Aggregation Options on Big Data Sets Part 1: Basic Analysis using a Flights Data Set by Daniel Alabi and Sweet Song, MongoDB Summer Interns.
From the post:
Flights Dataset Overview
This is the first of three blog posts from this summer internship project showing how to answer questions concerning big datasets stored in MongoDB using MongoDB’s frameworks and connectors.
The first dataset explored was a domestic flights dataset.
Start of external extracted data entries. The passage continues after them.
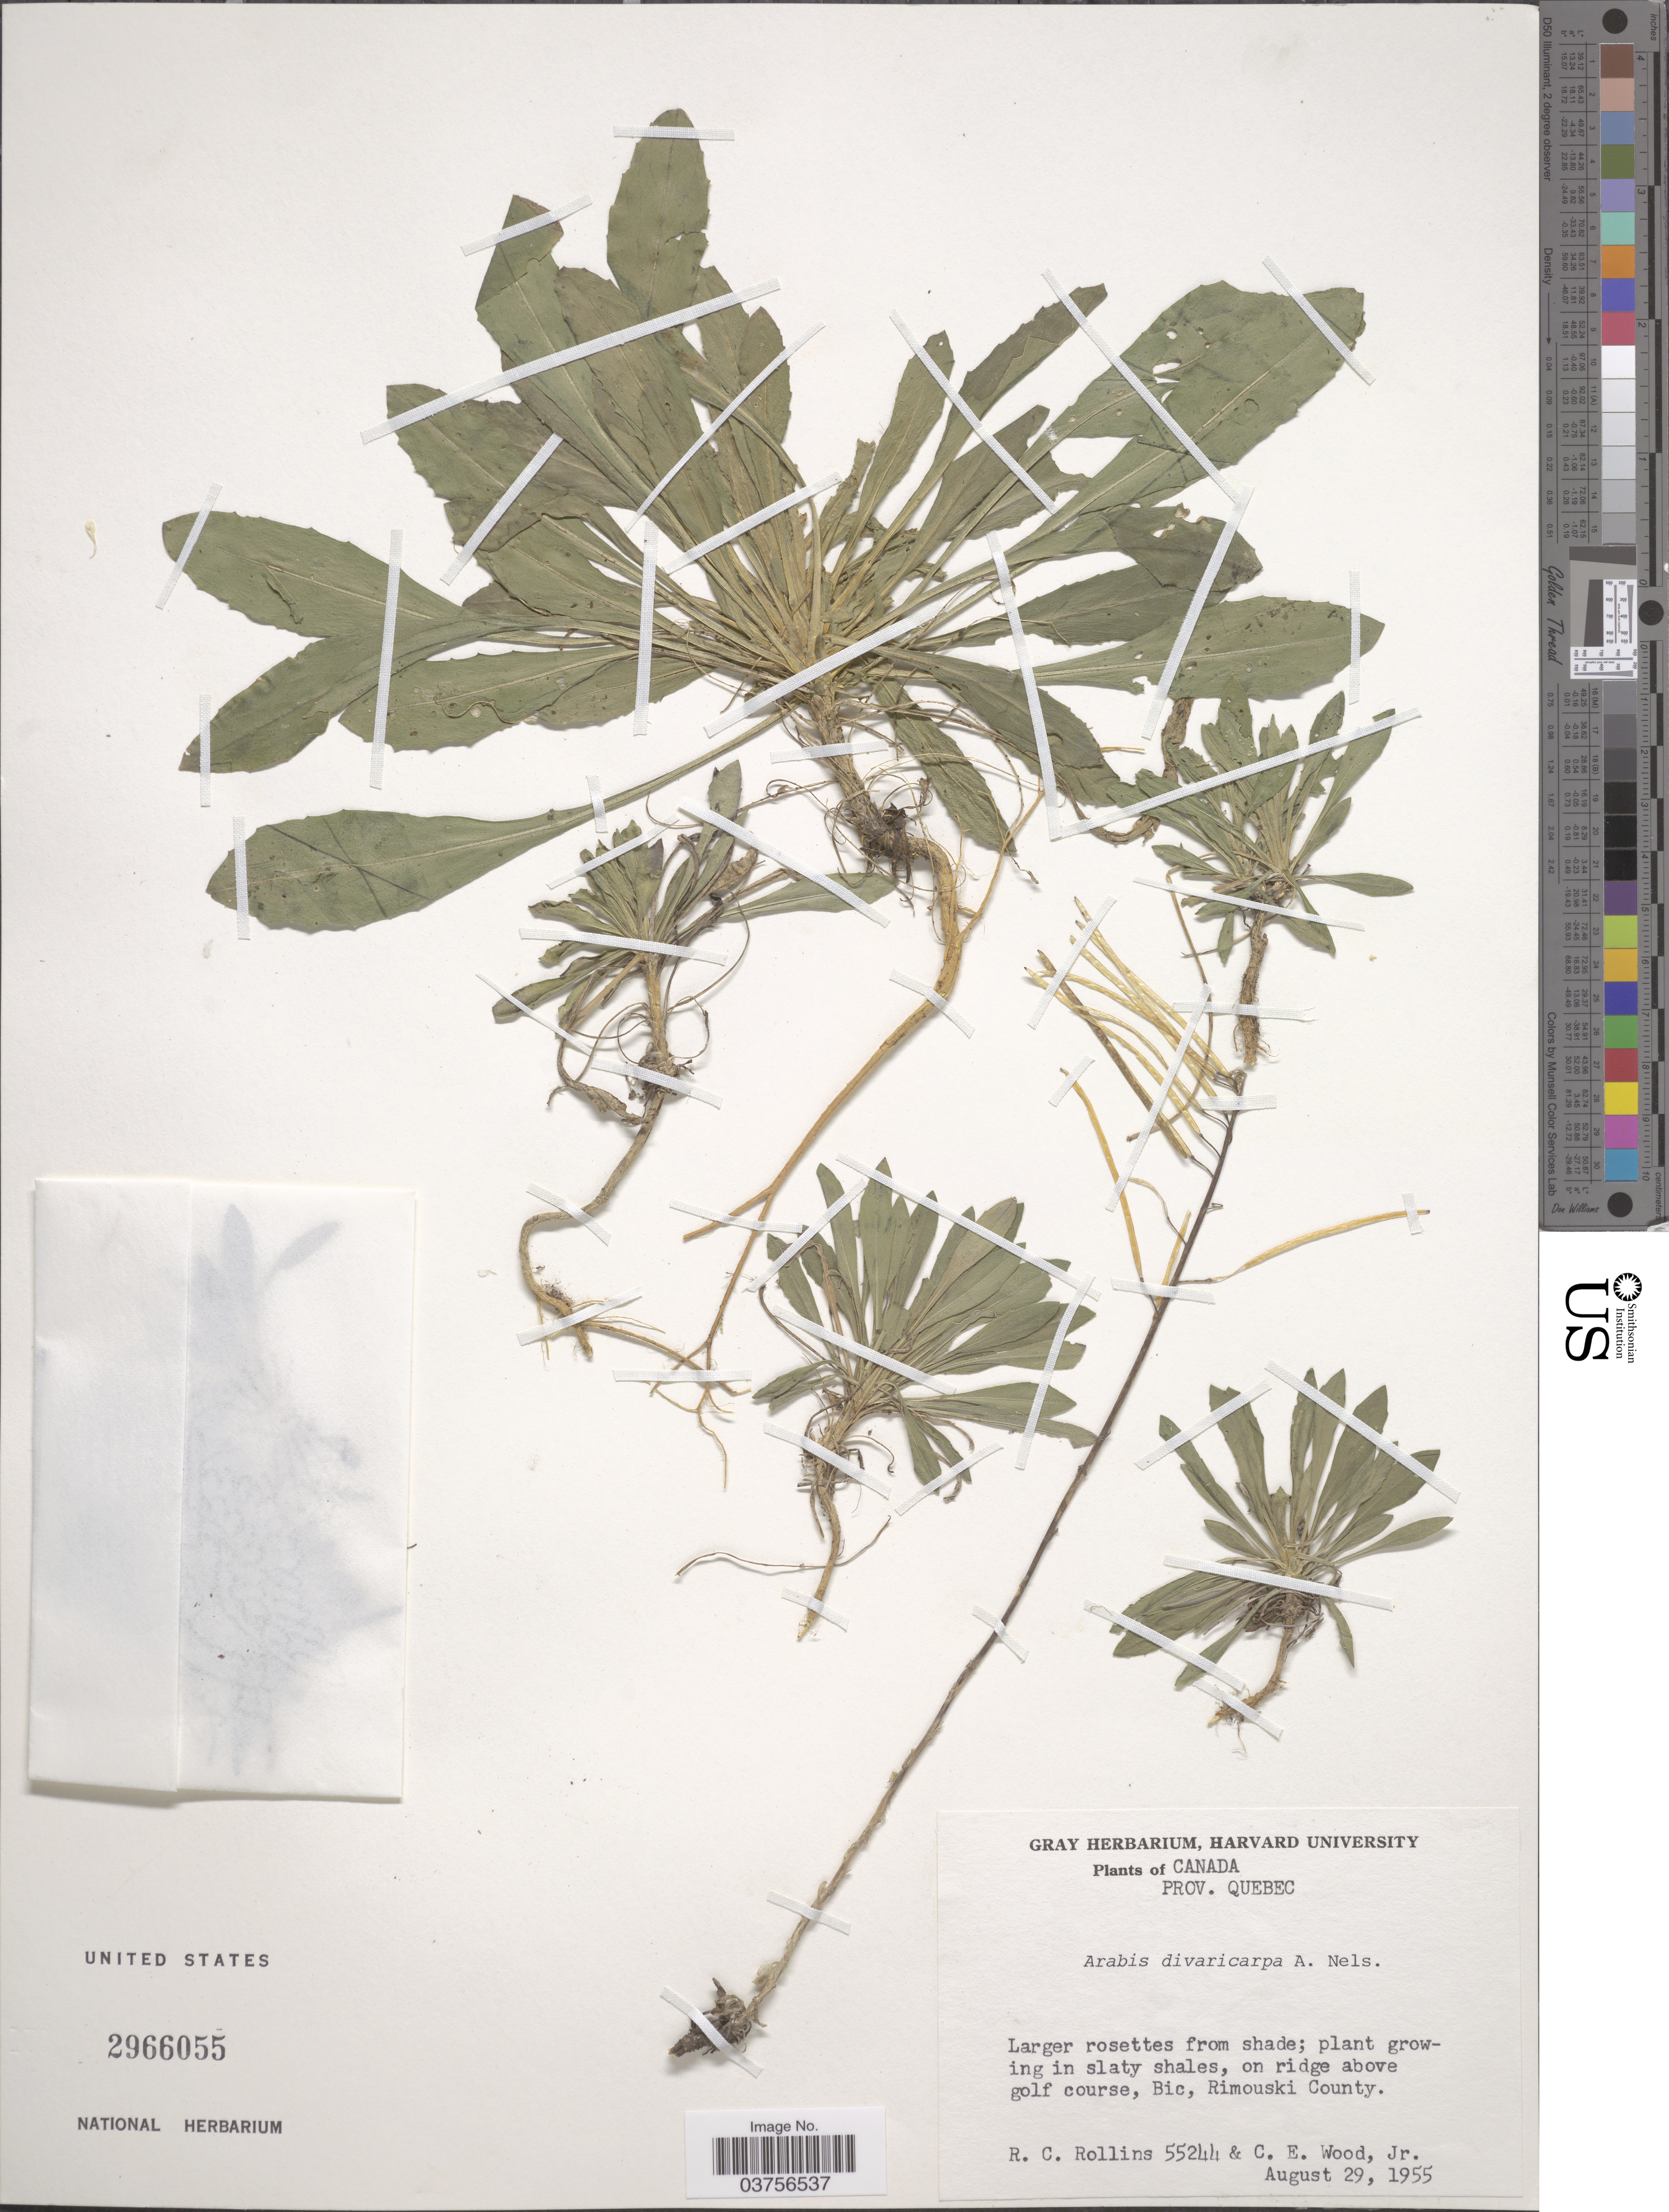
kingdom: Plantae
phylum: Tracheophyta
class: Magnoliopsida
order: Brassicales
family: Brassicaceae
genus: Arabis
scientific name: Arabis divaricarpa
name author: A. Nelson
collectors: R. C. Rollins & C. Wood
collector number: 55244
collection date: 1955-08-29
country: Canada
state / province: Quebec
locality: On ridge above golf course, Bic, Rimouski County.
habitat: plants growing in slaty shales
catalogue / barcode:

The Bureau of Transportation Statistics provides information for every commercial flight from 1987, but we narrowed down our project to focus on the most recent available data for the past year (April 2012-March 2013).
We were particularly attracted to this dataset because it contains a lot of fields that are well suited for manipulation using the MongoDB aggregation framework.
To get started, we wanted to answer a few basic questions concerning the dataset:
- When is the best time of day/day of week/time of year to fly to minimize delays?
- What types of planes suffer the most delays? How old are these planes?
- How often does a delay cascade into other flight delays?
- What was the effect of Hurricane Sandy on air transportation in New York? How quickly did the state return to normal?
A series of blog posts to watch!
I thought the comment:
We were particularly attracted to this dataset because it contains a lot of fields that are well suited for manipulation using the MongoDB aggregation framework.
was remarkably honest.
The Department of Transportation Table/Field guide reveals that the fields are mostly populated by codes, IDs and date/time values.
Values that lend themselves to easy aggregation.
Looking forward to harder aggregation examples as this series develops.